BRIEF ▸ Each line from the one containing "Obchodní podmínky" through the final line of the records is to be repeated exactly, with no additions.

DATASET RECORDS ▸
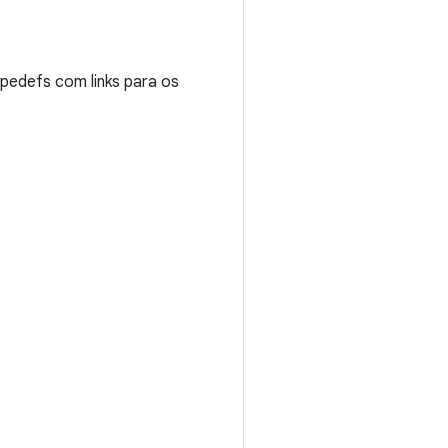
ypedefs com links para os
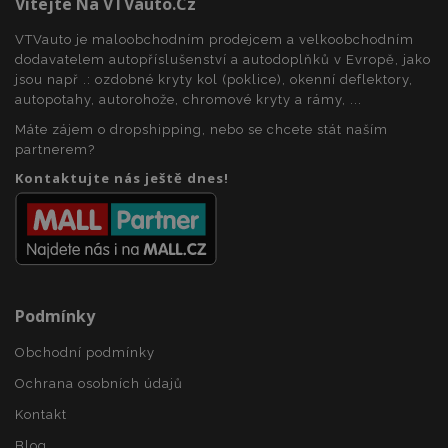
Vítejte Na VTVauto.cz
VTVauto je maloobchodním prodejcem a velkoobchodním
dodavatelem autopříslušenství a autodoplňků v Evropě, jako
recently_viewed_product_previous
1 
Adobe Inc.
www.vtvauto.cz
jsou např .: ozdobné kryty kol (poklice), okenní deflektory,
autopotahy, autorohože, chromové kryty a rámy, ...
Máte zájem o dropshipping, nebo se chcete stát naším
partnerem?
recently_compared_product
1 
Adobe Inc.
Kontaktujte nás ještě dnes!
www.vtvauto.cz
recently_compared_product_previous
1 
Adobe Inc.
www.vtvauto.cz
Podmínky
Obchodní podmínky
X-Magento-Vary
59 
Adobe Inc.
59 s
www.vtvauto.cz
Ochrana osobních údajů
Kontakt
Blog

SOLUTION ▸
Obchodní podmínky
X-Magento-Vary
59 
Adobe Inc.
59 s
www.vtvauto.cz
Ochrana osobních údajů
Kontakt
Blog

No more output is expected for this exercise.